# toute raison gardée



## Voce

Salve,
sto traducendo un'intervista a un ex politico ginevrino, progressista di estrazione protestante, e ho incontrato alcune difficoltà.

La prima espressione dubbia è "toute raison gardée", inserita nella seguente frase:

"Lorsque j’étais au Conseil d’Etat, et que les problèmes paraissaient insolubles, *toute raison gardée*, je prenais du recul dans la Région du Mont-Blanc".

Il mio tentativo di traduzione è il seguente:

Quando ero al Consiglio di Stato e i problemi parevano insolubili, *mantenendo la ragione*, mi ritiravo nella regione del Monte Bianco".

Ho seri dubbi sull'esattezza della mia traduzione e, siccome non riesco a venirne a capo, spero in un vostro aiuto.
Grazie in anticipo per ogni suggerimento.

* * * * *

_Serie di esercizi_:
A – Nel testo fornito, come viene descritto l'ex politico ginevrino intervistato?
B – Trascrivi parola per parola il passo del testo fornito che va da "Il mio tentativo" giù fino a "per ogni suggerimento.".

_Blocco dati_:
* * * * *

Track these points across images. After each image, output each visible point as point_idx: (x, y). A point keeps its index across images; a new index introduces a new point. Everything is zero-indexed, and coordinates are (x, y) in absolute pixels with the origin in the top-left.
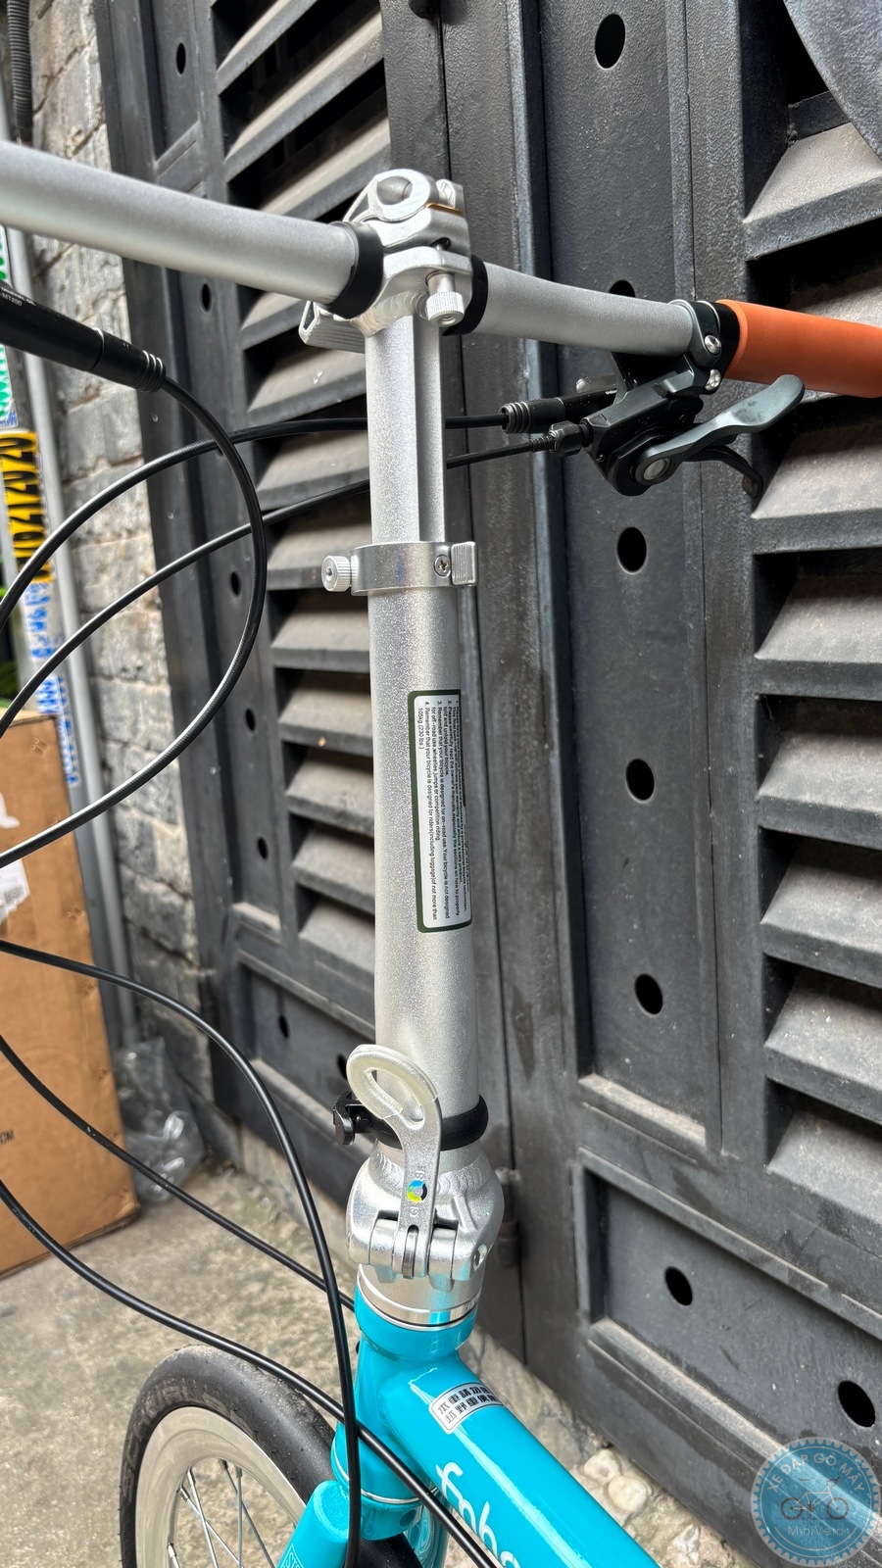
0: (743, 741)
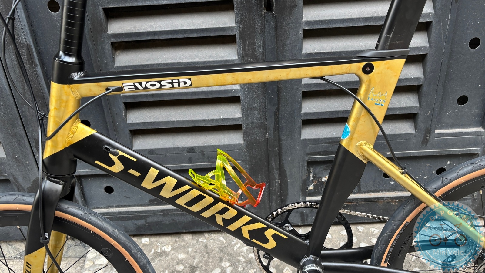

* * * * *

_Risposte all'esercizio_:
A – È un progressista di estrazione protestante.

B –
Il mio tentativo di traduzione è il seguente:

Quando ero al Consiglio di Stato e i problemi parevano insolubili, *mantenendo la ragione*, mi ritiravo nella regione del Monte Bianco".

Ho seri dubbi sull'esattezza della mia traduzione e, siccome non riesco a venirne a capo, spero in un vostro aiuto.
Grazie in anticipo per ogni suggerimento.